Le Fonds Monétaire International (FMI) a dévoilé, le 21 avril 2026, ses projections de croissance pour l’Afrique subsaharienne. Si la région devrait connaître un ralentissement à 4,3 % en 2026, puis une légère reprise à 4,4 % en 2027, certains pays se distinguent par des performances supérieures. Le Mali, avec une croissance attendue de 5,5 % en 2026 et 5,7 % en 2027, figure parmi les économies les plus dynamiques, malgré un environnement régional marqué par l’incertitude.
Après une année 2025 relativement favorable (4,5 % de croissance), l’Afrique subsaharienne est confrontée à de nouveaux vents contraires. Le FMI évoque des « gains durement sous pression », liés à plusieurs facteurs : Conjoncture internationale défavorable avec la guerre au Moyen-Orient, hausse des prix du carburant et des engrais. Fragilités sociales avec la pauvreté persistante, insécurité alimentaire, indicateurs sociaux affaiblis par la pandémie.
Réduction des soutiens extérieurs avec la baisse de l’aide internationale et flambée des prix alimentaires. Dans ce contexte, l’institution appelle les gouvernements à gérer les chocs à court terme tout en renforçant la résilience économique à moyen terme.
Avec une croissance de 4,9 % en 2025, le Mali devrait accélérer à 5,5 % en 2026 et 5,7 % en 2027, dépassant la moyenne régionale. Cette performance place le pays en deuxième position au sein de l’Alliance des États du Sahel (AES), derrière le Niger (6,7 % en 2026 et 6,5 % en 2027), mais devant le Burkina Faso dont la croissance est attendue en baisse (4,9 % en 2026 et 4,8 % en 2027).

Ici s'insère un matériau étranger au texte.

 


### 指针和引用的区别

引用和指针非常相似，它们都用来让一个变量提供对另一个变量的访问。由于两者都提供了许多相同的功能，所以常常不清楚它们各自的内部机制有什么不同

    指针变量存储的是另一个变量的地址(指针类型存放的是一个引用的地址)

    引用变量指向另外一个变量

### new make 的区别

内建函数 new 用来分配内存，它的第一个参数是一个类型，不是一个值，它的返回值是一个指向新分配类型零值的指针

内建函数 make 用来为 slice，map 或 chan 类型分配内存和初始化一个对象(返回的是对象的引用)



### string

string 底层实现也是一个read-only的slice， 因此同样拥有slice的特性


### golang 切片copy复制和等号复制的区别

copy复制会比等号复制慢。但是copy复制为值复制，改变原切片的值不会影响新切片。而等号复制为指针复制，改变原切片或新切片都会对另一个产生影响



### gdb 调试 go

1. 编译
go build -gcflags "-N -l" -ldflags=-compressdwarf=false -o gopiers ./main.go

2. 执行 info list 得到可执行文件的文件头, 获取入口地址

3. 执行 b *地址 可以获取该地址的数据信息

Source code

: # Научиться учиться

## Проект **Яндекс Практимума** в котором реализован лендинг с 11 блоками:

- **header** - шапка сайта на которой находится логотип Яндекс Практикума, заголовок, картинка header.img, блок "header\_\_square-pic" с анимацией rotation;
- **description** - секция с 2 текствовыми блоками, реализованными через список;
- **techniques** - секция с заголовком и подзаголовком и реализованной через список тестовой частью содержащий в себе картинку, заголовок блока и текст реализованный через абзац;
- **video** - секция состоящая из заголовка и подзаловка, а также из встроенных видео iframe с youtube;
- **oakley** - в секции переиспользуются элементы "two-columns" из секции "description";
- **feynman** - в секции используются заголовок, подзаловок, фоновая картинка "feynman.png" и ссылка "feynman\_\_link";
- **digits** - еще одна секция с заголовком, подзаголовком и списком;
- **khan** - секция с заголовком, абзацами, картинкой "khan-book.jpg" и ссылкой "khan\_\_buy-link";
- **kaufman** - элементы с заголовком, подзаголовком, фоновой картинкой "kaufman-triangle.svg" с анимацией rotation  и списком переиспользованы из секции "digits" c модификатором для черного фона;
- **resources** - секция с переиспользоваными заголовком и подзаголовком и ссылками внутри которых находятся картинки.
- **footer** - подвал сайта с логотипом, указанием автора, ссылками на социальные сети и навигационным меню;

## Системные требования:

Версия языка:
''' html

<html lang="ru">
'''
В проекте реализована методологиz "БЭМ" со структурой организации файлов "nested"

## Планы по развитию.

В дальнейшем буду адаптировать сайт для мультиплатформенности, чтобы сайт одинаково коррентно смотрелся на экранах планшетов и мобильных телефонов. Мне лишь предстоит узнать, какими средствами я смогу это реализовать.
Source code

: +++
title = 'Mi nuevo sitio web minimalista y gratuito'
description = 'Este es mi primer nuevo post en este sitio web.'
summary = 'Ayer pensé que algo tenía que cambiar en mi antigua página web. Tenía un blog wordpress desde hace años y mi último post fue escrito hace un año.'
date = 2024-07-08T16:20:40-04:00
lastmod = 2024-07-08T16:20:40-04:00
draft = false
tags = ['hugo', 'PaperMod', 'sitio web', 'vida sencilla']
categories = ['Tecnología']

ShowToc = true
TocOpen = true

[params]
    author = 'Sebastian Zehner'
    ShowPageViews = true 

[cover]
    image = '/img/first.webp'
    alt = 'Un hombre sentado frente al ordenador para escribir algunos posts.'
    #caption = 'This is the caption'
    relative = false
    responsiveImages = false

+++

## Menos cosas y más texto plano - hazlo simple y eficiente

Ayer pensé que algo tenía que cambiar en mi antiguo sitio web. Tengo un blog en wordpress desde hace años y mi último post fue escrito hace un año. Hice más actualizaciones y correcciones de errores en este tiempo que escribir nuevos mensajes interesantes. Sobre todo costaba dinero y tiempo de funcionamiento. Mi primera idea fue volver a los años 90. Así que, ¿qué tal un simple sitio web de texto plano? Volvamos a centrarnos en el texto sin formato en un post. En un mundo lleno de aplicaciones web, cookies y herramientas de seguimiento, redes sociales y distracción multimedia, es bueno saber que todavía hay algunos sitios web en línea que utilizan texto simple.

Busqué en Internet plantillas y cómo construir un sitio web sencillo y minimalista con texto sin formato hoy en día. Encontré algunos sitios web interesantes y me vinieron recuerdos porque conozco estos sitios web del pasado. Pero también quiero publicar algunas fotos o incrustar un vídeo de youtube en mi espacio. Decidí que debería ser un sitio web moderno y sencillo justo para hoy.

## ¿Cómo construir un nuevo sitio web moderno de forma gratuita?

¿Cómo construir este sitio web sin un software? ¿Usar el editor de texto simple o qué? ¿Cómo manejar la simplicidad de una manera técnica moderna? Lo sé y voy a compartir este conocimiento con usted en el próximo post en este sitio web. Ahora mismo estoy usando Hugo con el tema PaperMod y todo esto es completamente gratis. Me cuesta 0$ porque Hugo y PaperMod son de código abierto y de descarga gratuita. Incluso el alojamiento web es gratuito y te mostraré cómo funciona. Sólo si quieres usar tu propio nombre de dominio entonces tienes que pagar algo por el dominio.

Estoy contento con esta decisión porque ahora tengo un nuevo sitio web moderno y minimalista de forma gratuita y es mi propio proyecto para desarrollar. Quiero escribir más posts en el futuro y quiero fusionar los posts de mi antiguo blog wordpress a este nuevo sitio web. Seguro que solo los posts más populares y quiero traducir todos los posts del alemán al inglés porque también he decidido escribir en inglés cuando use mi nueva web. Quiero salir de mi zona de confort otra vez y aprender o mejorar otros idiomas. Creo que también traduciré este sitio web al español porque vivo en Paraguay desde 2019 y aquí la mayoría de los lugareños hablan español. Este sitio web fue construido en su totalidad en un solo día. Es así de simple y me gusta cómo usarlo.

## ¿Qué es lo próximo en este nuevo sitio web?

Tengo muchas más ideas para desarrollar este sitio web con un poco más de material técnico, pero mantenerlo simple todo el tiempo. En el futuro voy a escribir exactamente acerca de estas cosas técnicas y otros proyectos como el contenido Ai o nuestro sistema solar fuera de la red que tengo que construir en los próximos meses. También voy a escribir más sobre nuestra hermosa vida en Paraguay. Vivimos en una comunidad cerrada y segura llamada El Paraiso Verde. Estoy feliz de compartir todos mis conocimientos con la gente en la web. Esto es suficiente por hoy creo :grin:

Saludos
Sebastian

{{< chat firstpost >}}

À l’échelle régionale, le Mali reste toutefois derrière des locomotives comme le Bénin (7 % en 2026, 6,7 % en 2027) et surtout l’Éthiopie (9,2 % en 2026, 7,9 % en 2027).

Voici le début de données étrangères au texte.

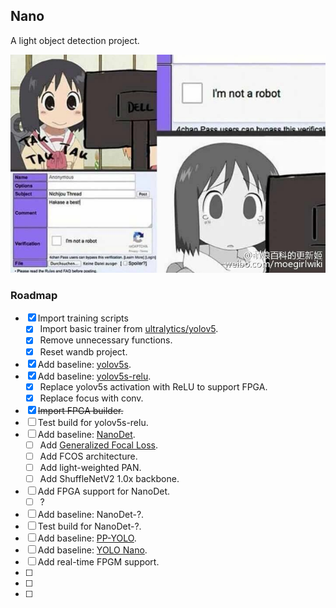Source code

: ## Nano

A light object detection project.

![](nano.jpg)


### Roadmap

- [x] Import training scripts
  - [x] Import basic trainer from [ultralytics/yolov5]().
  - [x] Remove unnecessary functions.
  - [x] Reset wandb project.
- [x] Add baseline: [yolov5s]().
- [x] Add baseline: [yolov5s-relu]().
  - [x] Replace yolov5s activation with ReLU to support FPGA.
  - [x] Replace focus with conv.
- [x] ~~Import FPGA builder.~~
- [ ] Test build for yolov5s-relu.
- [ ] Add baseline: [NanoDet](https://github.com/RangiLyu/nanodet).
  - [ ] Add [Generalized Focal Loss](https://zhuanlan.zhihu.com/p/147691786).
  - [ ] Add FCOS architecture.
  - [ ] Add light-weighted PAN.
  - [ ] Add ShuffleNetV2 1.0x backbone.
- [ ] Add FPGA support for NanoDet.
  - [ ] ?
- [ ] Add baseline: NanoDet-?.
- [ ] Test build for NanoDet-?.
- [ ] Add baseline: [PP-YOLO](https://github.com/PaddlePaddle/PaddleDetection/blob/release/2.2/configs/ppyolo/README_cn.md).
- [ ] Add baseline: [YOLO Nano]().
- [ ] Add real-time FPGM support.
- [ ] 
- [ ] 
- [ ] 

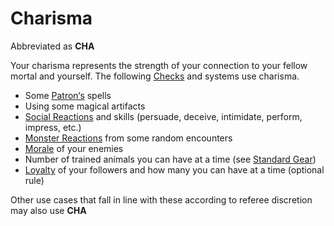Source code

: # Charisma

Abbreviated as **CHA**

Your charisma represents the strength of your connection to your fellow mortal and yourself. The following [Checks](../../Game%20Procedures/Check.md) and systems use charisma.

- Some [Patron‘s](../../Magic/Spells/Patrons/Patron.md) spells
- Using some magical artifacts
- [Social Reactions](../../Social%20Systems/Social%20Reactions.md) and skills (persuade, deceive, intimidate, perform, impress, etc.)
- [Monster Reactions](../../Social%20Systems/Monster%20Reactions.md) from some random encounters 
- [Morale](../../Social%20Systems/Morale%20System.md) of your enemies
- Number of trained animals you can have at a time (see [Standard Gear](../../Items/Basic%20Equipment/Standard%20Gear.md))
- [Loyalty](../../Social%20Systems/Loyalty%20System.md) of your followers and how many you can have at a time (optional rule)

Other use cases that fall in line with these according to referee discretion may also use **CHA**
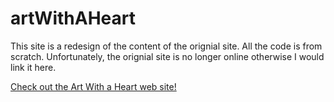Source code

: # artWithAHeart
This site is a redesign of the content of the orignial site. All the code is from scratch. Unfortunately, the orignial site is no longer online otherwise I would link it here.

[Check out the Art With a Heart web site!](https://rosswilsonmedia.github.io/artWithAHeart)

Le rapport souligne l’hétérogénéité des trajectoires nationales et insiste sur la nécessité de politiques économiques adaptées. Pour les pays comme le Mali, la priorité est de transformer cette croissance robuste en développement inclusif et durable, capable de réduire la vulnérabilité sociale et de diversifier l’économie au-delà des secteurs extractifs.

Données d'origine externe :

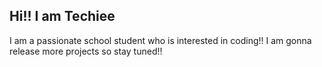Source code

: ## Hi!! I am Techiee
I am a passionate school student who is interested in coding!!
I am gonna release more projects so stay tuned!!
<p align="center"> 
<a href="Techie.gif"></a>
</p>
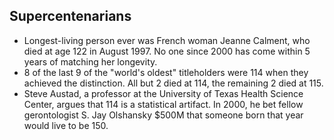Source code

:Supercentenarians
-----------------

* Longest-living person ever was French woman Jeanne Calment, who died at age 122 in August 1997. No one since 2000 has come within 5 years of matching her longevity.
* 8 of the last 9 of the "world's oldest" titleholders were 114 when they achieved the distinction. All but 2 died at 114, the remaining 2 died at 115.
* Steve Austad, a professor at the University of Texas Health Science Center, argues that 114 is a statistical artifact. In 2000, he bet fellow gerontologist S. Jay Olshansky $500M that someone born that year would live to be 150.
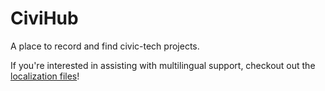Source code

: # CiviHub

A place to record and find civic-tech projects. 

If you're interested in assisting with multilingual support, checkout out the [localization files](https://github.com/UnitedWorks/CiviHub/tree/master/server/languages)!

Les projections du FMI confirment que l’Afrique subsaharienne reste exposée aux chocs internationaux et aux fragilités internes. Pourtant, certains pays, à l’image du Mali, affichent une dynamique supérieure à la moyenne, signe d’une résilience qui mérite d’être consolidée. La question centrale demeure : comment convertir ces performances en progrès social tangible pour des populations encore fragilisées par l’insécurité et la volatilité mondiale.